What links these examples is the idea that staff time is freed up. Routine queries are handled by the AI, while the more complex cases still reach human workers.

 

What Does Zoom Hub Do?

 

Alongside the phone concierge, Zoom has also launched Zoom Hub. This new feature sits inside Zoom Workplace and acts as a single home for all the files people create through the service. Meeting recordings, whiteboards, summaries, clips and documents can all be stored and found there.

Rather than switching between different apps or hunting through folders, users can open the Hub, search by meeting, and pull up what they need. For those starting new projects, the built-in AI can also draft documents, data tables, or whiteboards.

The idea is that preparation becomes easier. Someone heading into a client call, for example, can see every previous note or clip attached to that client’s meetings in one place.

 

 

How Will Meetings Be Arranged?

 

Another upgrade is to Zoom’s AI Companion, which now acts as a meeting scheduler. It reads calendars across time zones, spots out-of-office clashes, and then proposes times that should work for everyone involved.

Once the slot is chosen, the Companion sends the invites and tracks the replies. If something changes, it automatically finds a new time and updates attendees. Zoom says this automation prevents scheduling errors and cuts down the back-and-forth that usually slows things down.
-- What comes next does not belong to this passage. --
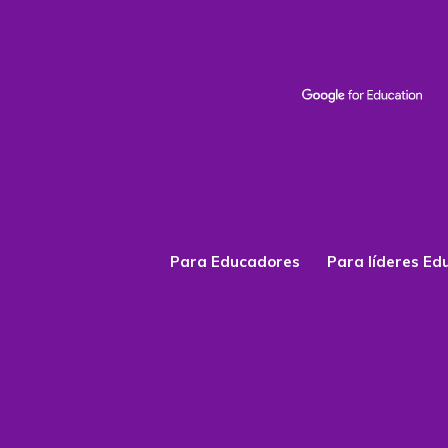
Para Educadores
Para líderes Ed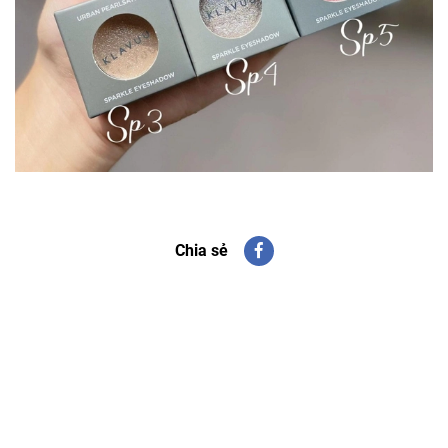
Chia sẻ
In practice it is like having an assistant whose job is to make sure meetings actually happen when they are supposed to.

 

What Is Changing In Zoom Team Chat?

 

Zoom Team Chat is also getting an update. The mobile app now has the AI Companion built directly into its message bar, helping people draft replies more quickly. On desktop, users can hover over a document in the chat and see a quick summary without having to open the file.

These changes are designed for workers who are catching up on unread chats or reviewing documents on the go. A quick scan of a summary can give them the gist without spending time opening and scrolling through each file.

To support all of this, Zoom confirmed it will be one of the first to integrate OpenAI’s GPT-5 into its AI stack. The company says this will strengthen the way its Companion handles scheduling and turning conversations into concrete tasks.